Just as well, you don't know what you are talking about anyways.

[–] blind3rdeye@aussie.zone 1 points 17 hours ago (1 children)

I understand that you personally want a fancy clipboard with lots of features; but for me, I actually explicitly deliberately only want a single item clipboard. I want the predictable simple certainty of what is and what is not stored in the clipboard. And if I ever had a multi-item clipboard with a UI interface, I'd be calling that confusing bloatware and looking for how to delete it.

So I don't think we should rank each OS by how fancy its clipboard is.

[–] NewNewAugustEast@lemmy.zip 1 points 15 hours ago* (last edited 15 hours ago) (1 children)

I want a basic clipboard. That is what it is. You can use it however you like, so that is choice. What is stored on top is last in, just like any clipboard. And you could set it to 1 if you want to only have one item.

I find it so weird that you call functionality "confusing and bloatware" and want to delete it. I have a hard time understanding what you actually do with a computer then. It has been part of my workflow since the late 80's. I would think a clipboard, that windows finally included is not "confusing and bloatware" due to popular demand.

I mean do you not use a GUI at all? You sound like maybe a terminal only experience is right for you. Speaking of which, windows lack of terminal history ALSO is so damn annoying. Another feature they recently got (see the trend?). Although it STILL does not have persistence.

In any case, since so many people asked for it, and Microsoft finally added a half functioning clipboard, I would think that it is ONE of a hundred plus reasons why the windows desktop is FINALLY catching up to a linux one. Which was the whole point of the discussion. You may not like a feature, which is fine, but a lot of people do. Until recently microsoft didnt have it but now does, I think it is fair to say Linux was ahead of Microsoft on features in the DE.

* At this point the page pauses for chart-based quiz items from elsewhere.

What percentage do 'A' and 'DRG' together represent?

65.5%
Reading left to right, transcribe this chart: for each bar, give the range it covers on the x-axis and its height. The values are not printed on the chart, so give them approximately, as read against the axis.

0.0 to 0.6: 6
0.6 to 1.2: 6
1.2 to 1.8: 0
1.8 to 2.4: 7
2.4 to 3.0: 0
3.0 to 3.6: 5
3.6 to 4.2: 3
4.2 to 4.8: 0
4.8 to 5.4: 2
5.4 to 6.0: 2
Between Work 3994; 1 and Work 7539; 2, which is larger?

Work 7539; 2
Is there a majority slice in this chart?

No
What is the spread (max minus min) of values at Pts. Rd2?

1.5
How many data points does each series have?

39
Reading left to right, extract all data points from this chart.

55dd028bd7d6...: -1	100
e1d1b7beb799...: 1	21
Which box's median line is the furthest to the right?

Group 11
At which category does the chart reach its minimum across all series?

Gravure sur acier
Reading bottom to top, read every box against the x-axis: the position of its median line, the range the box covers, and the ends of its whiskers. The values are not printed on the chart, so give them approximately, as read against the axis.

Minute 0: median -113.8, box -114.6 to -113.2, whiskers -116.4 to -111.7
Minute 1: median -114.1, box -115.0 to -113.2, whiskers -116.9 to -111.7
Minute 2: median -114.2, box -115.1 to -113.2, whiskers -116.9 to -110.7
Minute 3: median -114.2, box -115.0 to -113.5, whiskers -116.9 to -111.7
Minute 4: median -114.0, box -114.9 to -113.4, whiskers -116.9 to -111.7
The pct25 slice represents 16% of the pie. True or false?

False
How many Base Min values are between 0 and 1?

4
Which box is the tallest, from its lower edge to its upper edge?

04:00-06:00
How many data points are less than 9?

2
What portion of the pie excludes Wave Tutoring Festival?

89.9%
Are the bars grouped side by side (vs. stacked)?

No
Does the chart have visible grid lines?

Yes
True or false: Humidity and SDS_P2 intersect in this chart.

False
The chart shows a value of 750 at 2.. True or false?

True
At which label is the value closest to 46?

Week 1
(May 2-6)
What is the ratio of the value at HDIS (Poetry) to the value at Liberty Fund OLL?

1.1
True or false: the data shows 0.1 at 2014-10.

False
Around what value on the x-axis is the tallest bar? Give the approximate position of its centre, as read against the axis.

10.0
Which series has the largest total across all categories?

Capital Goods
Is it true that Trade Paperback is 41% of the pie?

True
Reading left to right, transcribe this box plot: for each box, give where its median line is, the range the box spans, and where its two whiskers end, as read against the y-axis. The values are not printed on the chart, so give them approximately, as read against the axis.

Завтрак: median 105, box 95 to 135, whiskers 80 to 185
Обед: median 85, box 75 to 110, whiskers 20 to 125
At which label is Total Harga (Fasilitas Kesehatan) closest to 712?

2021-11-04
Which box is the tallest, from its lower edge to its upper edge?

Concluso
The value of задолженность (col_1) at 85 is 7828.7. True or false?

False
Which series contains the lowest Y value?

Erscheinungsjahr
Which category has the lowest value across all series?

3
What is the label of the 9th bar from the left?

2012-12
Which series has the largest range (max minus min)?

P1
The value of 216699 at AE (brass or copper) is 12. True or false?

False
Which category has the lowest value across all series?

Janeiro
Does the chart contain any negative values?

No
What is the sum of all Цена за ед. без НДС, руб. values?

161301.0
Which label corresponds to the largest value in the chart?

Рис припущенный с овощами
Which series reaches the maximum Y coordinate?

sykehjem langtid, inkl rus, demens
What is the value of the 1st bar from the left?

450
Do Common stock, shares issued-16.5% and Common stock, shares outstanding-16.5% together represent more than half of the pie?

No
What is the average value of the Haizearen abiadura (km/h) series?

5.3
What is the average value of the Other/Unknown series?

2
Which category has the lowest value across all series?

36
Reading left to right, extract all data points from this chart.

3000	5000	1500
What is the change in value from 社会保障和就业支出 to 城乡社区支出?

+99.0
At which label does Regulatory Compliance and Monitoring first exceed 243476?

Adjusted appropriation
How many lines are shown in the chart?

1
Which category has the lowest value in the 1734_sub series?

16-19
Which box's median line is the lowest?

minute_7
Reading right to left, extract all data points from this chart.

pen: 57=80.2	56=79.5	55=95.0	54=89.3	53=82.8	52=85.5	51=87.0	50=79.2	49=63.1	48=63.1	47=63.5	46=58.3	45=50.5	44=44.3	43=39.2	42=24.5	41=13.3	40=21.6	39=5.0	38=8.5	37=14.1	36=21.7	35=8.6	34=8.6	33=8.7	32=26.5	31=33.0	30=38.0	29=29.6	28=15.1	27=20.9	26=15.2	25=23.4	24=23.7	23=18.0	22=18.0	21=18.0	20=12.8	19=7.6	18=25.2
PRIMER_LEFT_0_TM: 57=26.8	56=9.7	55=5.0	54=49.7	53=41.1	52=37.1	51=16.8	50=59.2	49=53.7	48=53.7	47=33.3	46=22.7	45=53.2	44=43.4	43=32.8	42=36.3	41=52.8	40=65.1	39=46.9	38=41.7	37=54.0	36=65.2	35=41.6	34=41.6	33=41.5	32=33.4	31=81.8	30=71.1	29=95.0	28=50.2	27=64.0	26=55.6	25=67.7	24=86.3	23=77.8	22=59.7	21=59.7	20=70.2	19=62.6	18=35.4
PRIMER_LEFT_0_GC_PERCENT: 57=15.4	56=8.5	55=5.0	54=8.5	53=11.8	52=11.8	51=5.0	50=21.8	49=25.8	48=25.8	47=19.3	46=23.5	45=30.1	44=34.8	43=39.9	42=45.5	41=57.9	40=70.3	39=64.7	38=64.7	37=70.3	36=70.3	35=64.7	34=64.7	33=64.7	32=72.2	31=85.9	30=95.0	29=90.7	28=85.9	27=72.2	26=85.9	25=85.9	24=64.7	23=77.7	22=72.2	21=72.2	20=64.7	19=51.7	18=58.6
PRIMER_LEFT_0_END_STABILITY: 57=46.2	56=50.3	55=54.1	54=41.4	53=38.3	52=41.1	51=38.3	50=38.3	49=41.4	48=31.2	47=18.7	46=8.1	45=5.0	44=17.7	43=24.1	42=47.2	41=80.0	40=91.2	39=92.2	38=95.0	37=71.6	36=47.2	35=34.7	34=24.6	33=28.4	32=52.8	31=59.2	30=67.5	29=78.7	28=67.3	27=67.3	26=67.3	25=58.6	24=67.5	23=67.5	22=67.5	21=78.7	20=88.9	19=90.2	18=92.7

[–] blind3rdeye@aussie.zone 1 points 8 hours ago (1 children)

You may not like a feature, which is fine, but a lot of people do.

Sure. I agree with that. But I think you're seeing this in reverse of the point I was trying to make. My point is that you might think this feature is mission critical, but a lot of people do not. The purpose of my previous post was to imply that you are over-emphasising its importance.

[–] NewNewAugustEast@lemmy.zip 1 points 6 hours ago* (last edited 6 hours ago)

Am I? There certainly are windows users that have no idea they want it (just like right click wasn't a big deal until it was).

There are a lot of forum posts and questions asking Microsoft for it.

But what about numbers? Honestly I don't know and probably cant know how many people would be interested. I also don't know what a threshold of users would be to say, yes this might be important. 10%? over 50%?

What I do know is that just one third party tool for windows has been around since 2003. So 22 years of interest.

I also know that they have had at least 500 downloads a week pretty consistently year over year at source forge, with another estimated 50,000 users that have gotten it from the Microsoft store.

Modern ditto as an extention to the current windows clipboard is on github with 5.7k stars and active.

Seems to me there are a lot of users who like to have clipboards. Maybe microsoft made the right move to put in what I consider basic functionality to their desktop as a large number of users were looking for it.

And that is only Ditto. There are a lot more like CopyQ and 1clipboard.